= TRY IT =
Reproduce the opening lines of the listing below exactly, stopping after the line that contains "doesn't depend upon" and leaving out any pictures.
*** DATASET RECORDS Section Begins ***
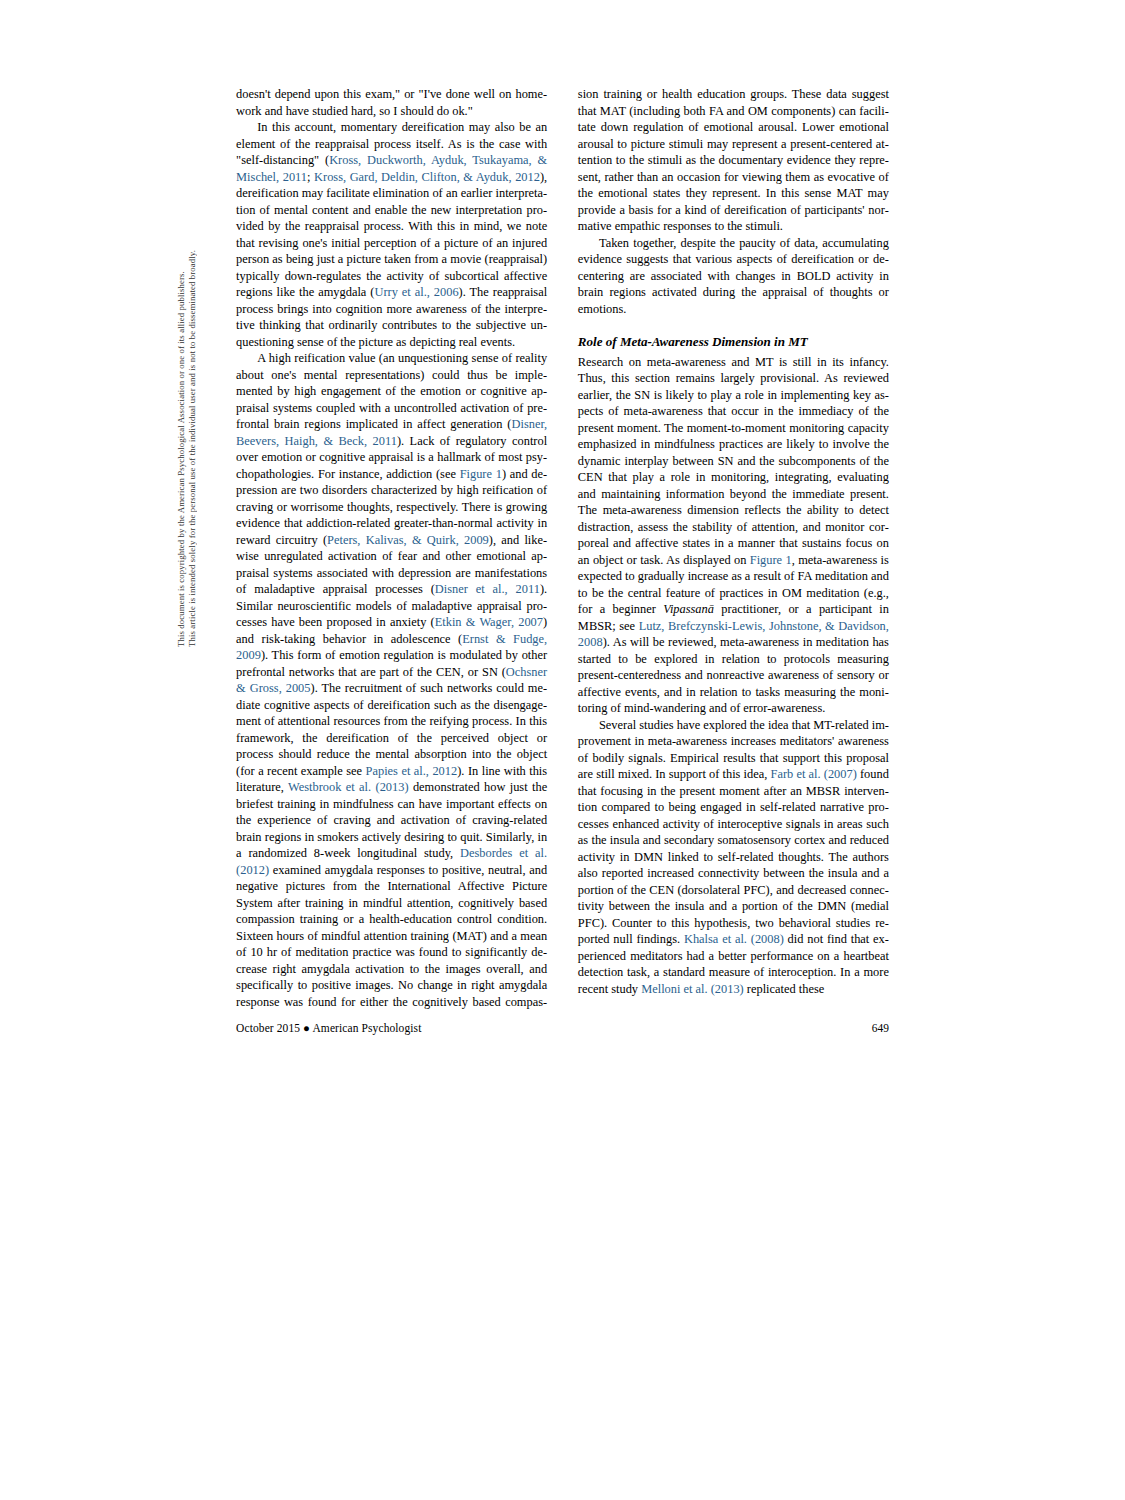This document is copyrighted by the American Psychological Association or one of its allied publishers.
This article is intended solely for the personal use of the individual user and is not to be disseminated broadly.
doesn't depend upon this exam," or "I've done well on homework and have studied hard, so I should do ok."
In this account, momentary dereification may also be an element of the reappraisal process itself. As is the case with "self-distancing" (Kross, Duckworth, Ayduk, Tsukayama, & Mischel, 2011; Kross, Gard, Deldin, Clifton, & Ayduk, 2012), dereification may facilitate elimination of an earlier interpretation of mental content and enable the new interpretation provided by the reappraisal process. With this in mind, we note that revising one's initial perception of a picture of an injured person as being just a picture taken from a movie (reappraisal) typically down-regulates the activity of subcortical affective regions like the amygdala (Urry et al., 2006). The reappraisal process brings into cognition more awareness of the interpretive thinking that ordinarily contributes to the subjective unquestioning sense of the picture as depicting real events.
A high reification value (an unquestioning sense of reality about one's mental representations) could thus be implemented by high engagement of the emotion or cognitive appraisal systems coupled with a uncontrolled activation of prefrontal brain regions implicated in affect generation (Disner, Beevers, Haigh, & Beck, 2011). Lack of regulatory control over emotion or cognitive appraisal is a hallmark of most psychopathologies. For instance, addiction (see Figure 1) and depression are two disorders characterized by high reification of craving or worrisome thoughts, respectively. There is growing evidence that addiction-related greater-than-normal activity in reward circuitry (Peters, Kalivas, & Quirk, 2009), and likewise unregulated activation of fear and other emotional appraisal systems associated with depression are manifestations of maladaptive appraisal processes (Disner et al., 2011). Similar neuroscientific models of maladaptive appraisal processes have been proposed in anxiety (Etkin & Wager, 2007) and risk-taking behavior in adolescence (Ernst & Fudge, 2009). This form of emotion regulation is modulated by other prefrontal networks that are part of the CEN, or SN (Ochsner & Gross, 2005). The recruitment of such networks could mediate cognitive aspects of dereification such as the disengagement of attentional resources from the reifying process. In this framework, the dereification of the perceived object or process should reduce the mental absorption into the object (for a recent example see Papies et al., 2012). In line with this literature, Westbrook et al. (2013) demonstrated how just the briefest training in mindfulness can have important effects on the experience of craving and activation of craving-related brain regions in smokers actively desiring to quit. Similarly, in a randomized 8-week longitudinal study, Desbordes et al. (2012) examined amygdala responses to positive, neutral, and negative pictures from the International Affective Picture System after training in mindful attention, cognitively based compassion training or a health-education control condition. Sixteen hours of mindful attention training (MAT) and a mean of 10 hr of meditation practice was found to significantly decrease right amygdala activation to the images overall, and specifically to positive images. No change in right amygdala response was found for either the cognitively based compassion training or health education groups. These data suggest that MAT (including both FA and OM components) can facilitate down regulation of emotional arousal. Lower emotional arousal to picture stimuli may represent a present-centered attention to the stimuli as the documentary evidence they represent, rather than an occasion for viewing them as evocative of the emotional states they represent. In this sense MAT may provide a basis for a kind of dereification of participants' normative empathic responses to the stimuli.
Taken together, despite the paucity of data, accumulating evidence suggests that various aspects of dereification or decentering are associated with changes in BOLD activity in brain regions activated during the appraisal of thoughts or emotions.
Role of Meta-Awareness Dimension in MT
Research on meta-awareness and MT is still in its infancy. Thus, this section remains largely provisional. As reviewed earlier, the SN is likely to play a role in implementing key aspects of meta-awareness that occur in the immediacy of the present moment. The moment-to-moment monitoring capacity emphasized in mindfulness practices are likely to involve the dynamic interplay between SN and the subcomponents of the CEN that play a role in monitoring, integrating, evaluating and maintaining information beyond the immediate present. The meta-awareness dimension reflects the ability to detect distraction, assess the stability of attention, and monitor corporeal and affective states in a manner that sustains focus on an object or task. As displayed on Figure 1, meta-awareness is expected to gradually increase as a result of FA meditation and to be the central feature of practices in OM meditation (e.g., for a beginner Vipassanā practitioner, or a participant in MBSR; see Lutz, Brefczynski-Lewis, Johnstone, & Davidson, 2008). As will be reviewed, meta-awareness in meditation has started to be explored in relation to protocols measuring present-centeredness and nonreactive awareness of sensory or affective events, and in relation to tasks measuring the monitoring of mind-wandering and of error-awareness.
Several studies have explored the idea that MT-related improvement in meta-awareness increases meditators' awareness of bodily signals. Empirical results that support this proposal are still mixed. In support of this idea, Farb et al. (2007) found that focusing in the present moment after an MBSR intervention compared to being engaged in self-related narrative processes enhanced activity of interoceptive signals in areas such as the insula and secondary somatosensory cortex and reduced activity in DMN linked to self-related thoughts. The authors also reported increased connectivity between the insula and a portion of the CEN (dorsolateral PFC), and decreased connectivity between the insula and a portion of the DMN (medial PFC). Counter to this hypothesis, two behavioral studies reported null findings. Khalsa et al. (2008) did not find that experienced meditators had a better performance on a heartbeat detection task, a standard measure of interoception. In a more recent study Melloni et al. (2013) replicated these
October 2015 ● American Psychologist 649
*** DATASET RECORDS Section Ends ***
= COMPLETED EXERCISE =
This document is copyrighted by the American Psychological Association or one of its allied publishers.
This article is intended solely for the personal use of the individual user and is not to be disseminated broadly.
doesn't depend upon this exam," or "I've done well on homework and have studied hard, so I should do ok."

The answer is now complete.